I will not be going through the steps to do the initial setup of a Raspberry Pi as it is well documented on raspberrypi.com (installing and initial setup of Raspberry Pi OS).
- Raspberry Pi 3B running Raspberry OS Lite (Bullseye at the time of this writing)
- Raspberry Pi 4 or Raspberry Pi Zero W will work for this as well.
- 16GB SD card for GaragePi
- A P/N 8601 Magnetic Switch for each Garage Door (2 in my case)
- A 3 pin PIR Motion Sensor
- Some low voltage wire (I used left over from garage door controller install)
- A 4 Channel 5V Relay Switch Module similar to this one
- A bread board to make things a little easier to connect (I will likely remove this at some point)
- A GPIO breakout similar to this one
- I will likely change this out to one of these at some point to clean it up a little.

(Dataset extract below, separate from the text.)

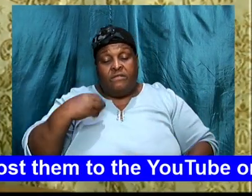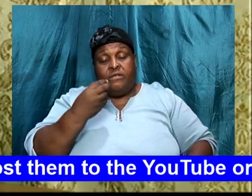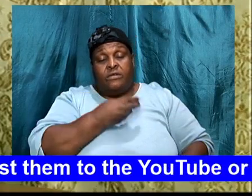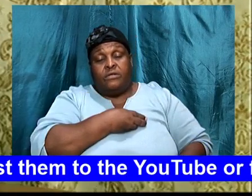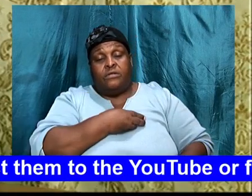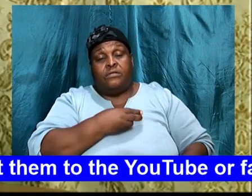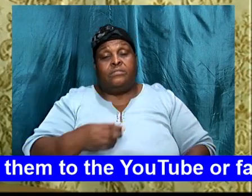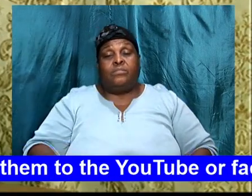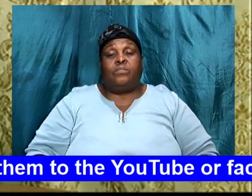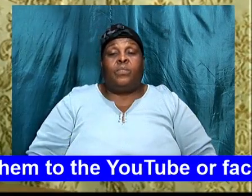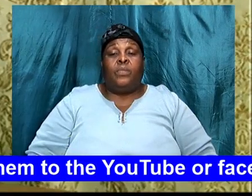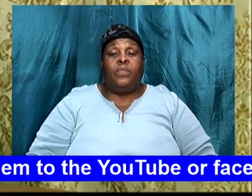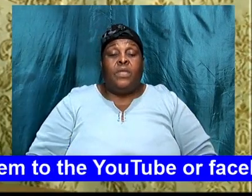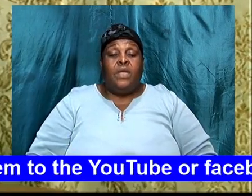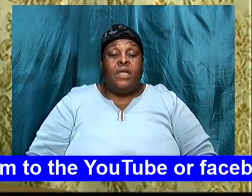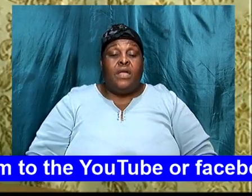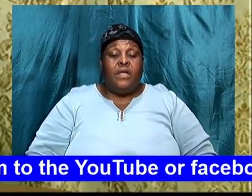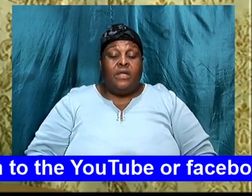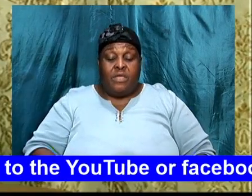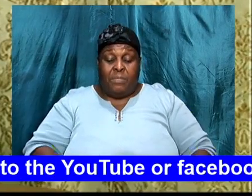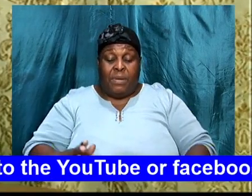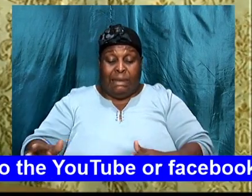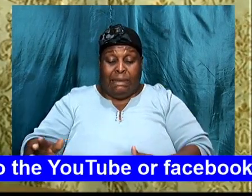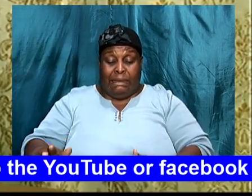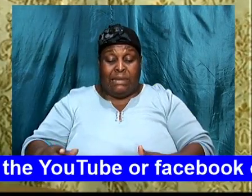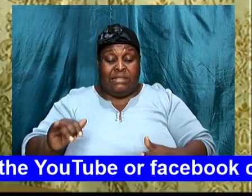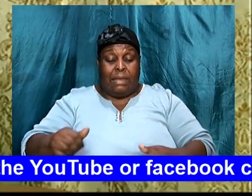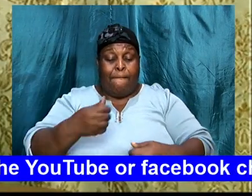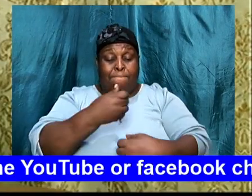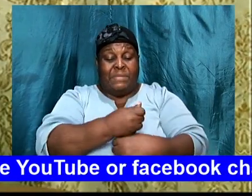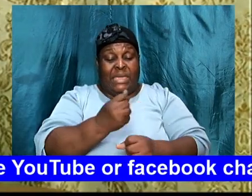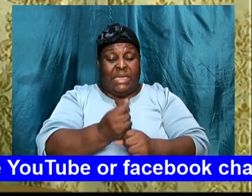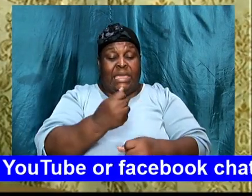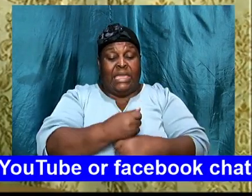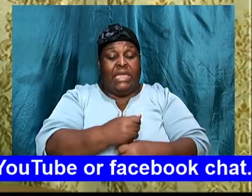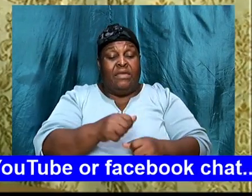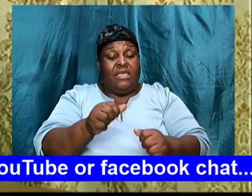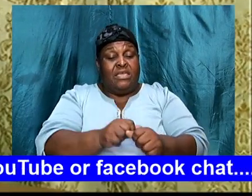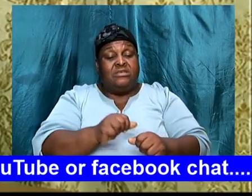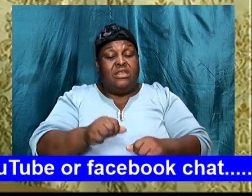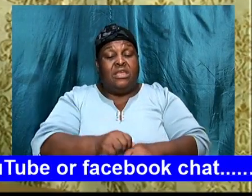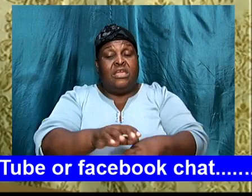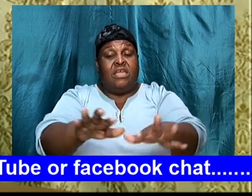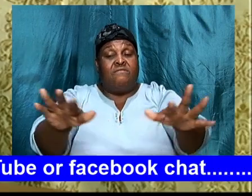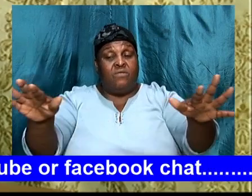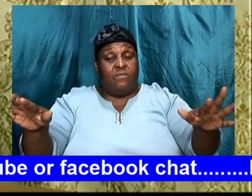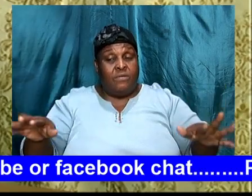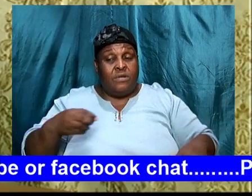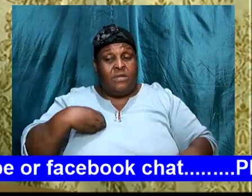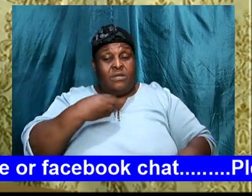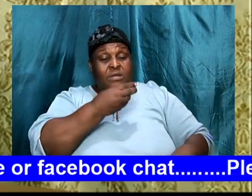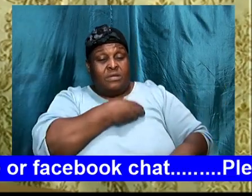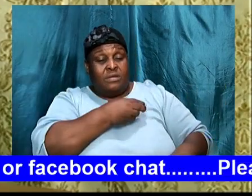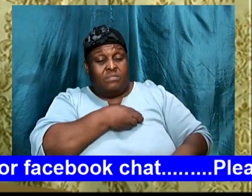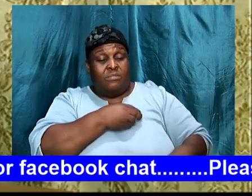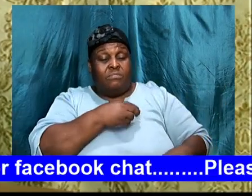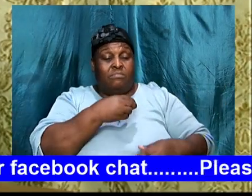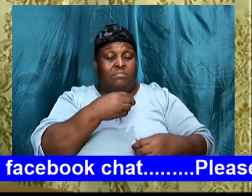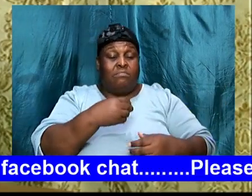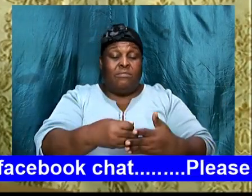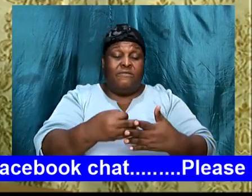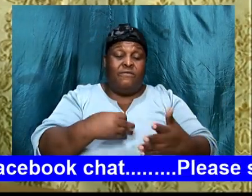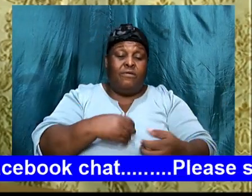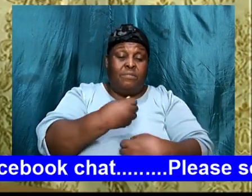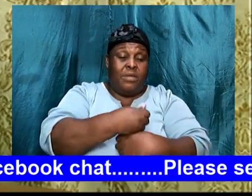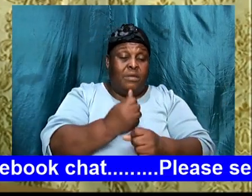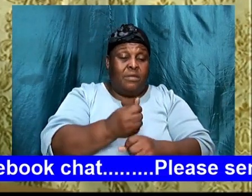he, designed for each of us, is from before, the foundation, of the earth, this plan, is like, a road map,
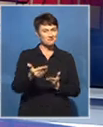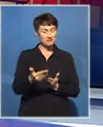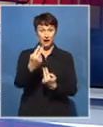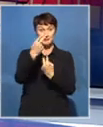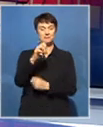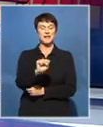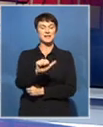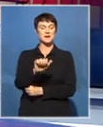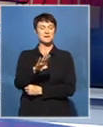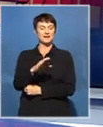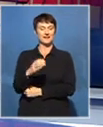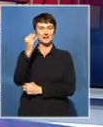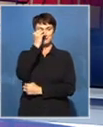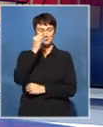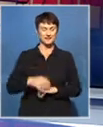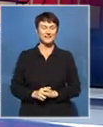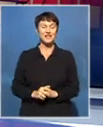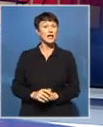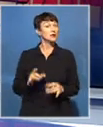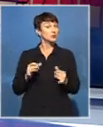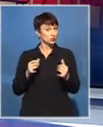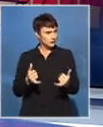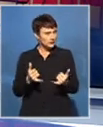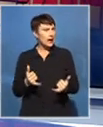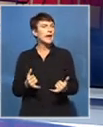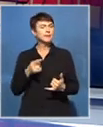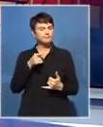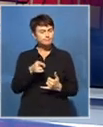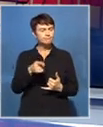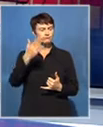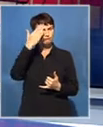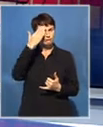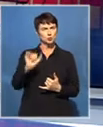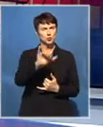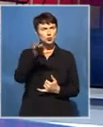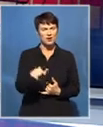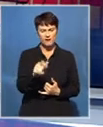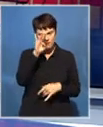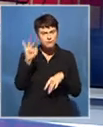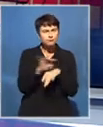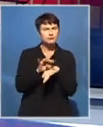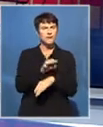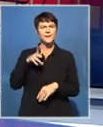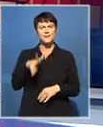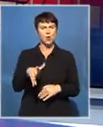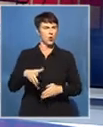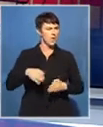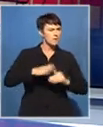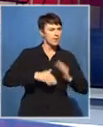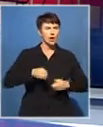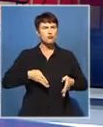Watching SABC News Prime Time. Today marks another chapter in the country's massive infrastructure rollout programme.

- Wall Garage Door opener remotes.
- I used these versus connecting to the garage door opener directly from the relay or connecting to my existing wallmount door controllers. I wanted to be able to control the lights on the door openers and didn't want to run wires all the way to the wall controllers.
- A mounting board (plastic) that I found somewhere years ago. I will also likely redo this and design something to print (or find something to print) to hold the components to help with the WAF (Wife Acceptance Factor).
- Home Assistant
- Below I will cover how I set this up on a Raspberry Pi and it's actually pretty much identical to installing Raspberry Pi OS.
- I am using a Raspberry Pi 4 to run it, but it can be run on other OS's also. Check out home-assistant.io for more information.
- I am using a 64GB SD card for my Home Assistant. I wanted to make sure to have a decent amount of storage for it.